The question of staking a claim to the dead is particularly fraught when it comes to those who become fixtures of public memory. Soldiers, victims of disease and violent crime – these dead become our symbols, ways for us to talk about the value of a cause, the consequences of a problem. What they as symbols are likely to mean or are capable of meaning is affected by the way they lived or the way they died, but those meanings are ultimately decided by the living, because all graves are equally silent. Holocaust victims, obviously, fall into this category, and the borders of their memory and their meaning as symbols are forcefully policed, with good reason. In addition to echoing the forced conversions of earlier eras, for Jews proxy baptism appears to be an attempt to make a claim on these most sacred dead. Applauding Mormons’ ready commitment to the 1995 agreement to stop baptizing Holocaust victims, a Canadian rabbi summarized the problem, making these connections and the stakes of possession explicit. “In the classic format of a medieval scenario,” he wrote, “without consultation with their surviving descendants, our martyrs were being posthumously baptized” (Jordan Pearlson, “Involuntary conversion out of style,” The Toronto Star, October 21, 1995; emphasis mine).

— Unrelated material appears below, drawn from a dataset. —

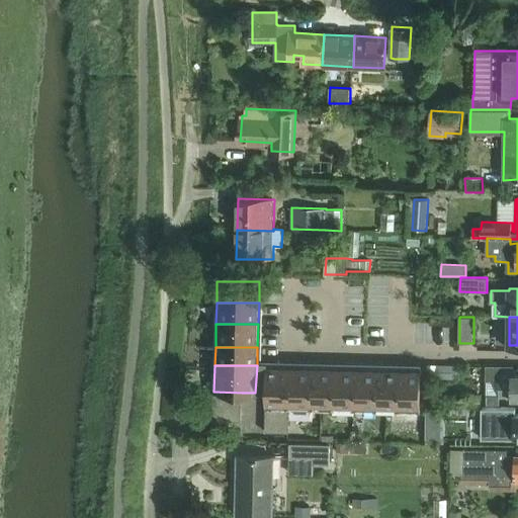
[(266,394),(268,366),(257,365),(255,393),(266,394)]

The affront found in posthumous baptism is to the belief that the dead belong to us, which is, ironically, precisely the belief that motivates Mormons to practice it – the goal of proxy baptism is to unite you with your dead for eternity. This sense of possession is affirmed in the Church’s official policies, sternly reiterated in the wake of each scandal: “The policy of the Church is that members can request these baptisms only for their own ancestors” – that is, for the dead who belong to you and to whom you will belong.
As not just a non-Mormon but a non-believer altogether, I’m inclined to think that the dead are indifferent to all of this, but not that the stakes are lessened for having more to do with us than with them. For my own part, I freely hope that some LDS friends will remember me in the event of my demise – I don’t expect it to make a difference, but I can’t see any downside to hedging my bets. Like the other dead, I’ll be beyond caring, but the living keep their own counsel.